# Gay Lussac Law Formula

In 1808, the French chemist Joseph Louis Gay-Lussac reported the results of new experiments together with a generalization known today as Gay-Lussac’s law of combining gases.

The volume of gas is directly proportional to the Kelvin temperature if the volume is kept constant.
$\frac{V_{1}}{T_{1}} = \frac{V_{2}}{T_{2}}$.

Where,
V1 = original volume
V2 = final volume
T1 = original temperature (K)
T2 = final temperature (K)

Gay-Lussac’s Law is applicable only to gases. The volumes of liquids or solids involved in the reactants or products are not governed by Gay Lussac’s law.

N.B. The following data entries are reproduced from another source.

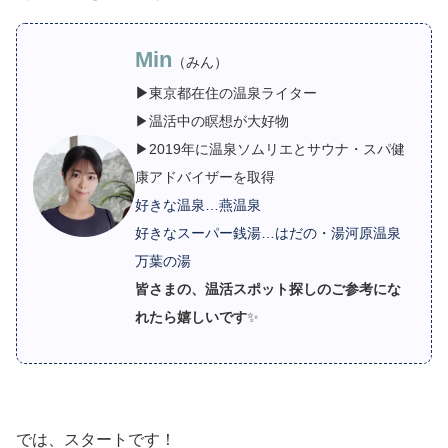
Min
（みん）
▶
東京都在住の温泉ライター
▶温活中の瞑想が大好物
▶2019年に温泉ソムリエとサウナ・スパ健
康アドバイザーを取得
好きな温泉…燕温泉
好きなスーパー銭湯…はだの・湯河原温泉
万葉の湯
皆さまの、温活スポット探しのご参考にな
れたら嬉しいです
✨
では、スタートです！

## Gay Lussac Law Formula Solved Examples

Some of the solved problems based on Gay Lussac Law Formula are given below.

Question 1: What is the volume of a quantity of a gas at 27oC if its volume was 400mL at 0oC? The pressure remains constant.
Solution:
Since the temperature increased, the volume increased. Here we must use a temperature factor greater than 1, that is 300/273

The temperature must be in degrees kelvin.
20oC + 273 = 300 K
0oC + 273 = 273 K
400mL $\times$ $\frac{300K}{273K}$ = 438mL

Question 2: Solve Gay-Lussac’s Law to get an expression for the unknown volume. Substitute the appropriate data into the formula.

V1 = 400mL
V2 = ? mL
T1 = 0oC
T2 = 27o
Solution:
V1 = 400mL
V2 = ? mL
T1 = 0oC + 273 = 273K
T2 = 27oC + 273 = 300K
Substitute all the values in the corresponding formula
$\frac{V_{1}}{T_{1}} = \frac{V_{2}}{T_{2}}$
V2 = $\frac{(400 mL)(300 K)}{273 K}$
V2 = 438 mL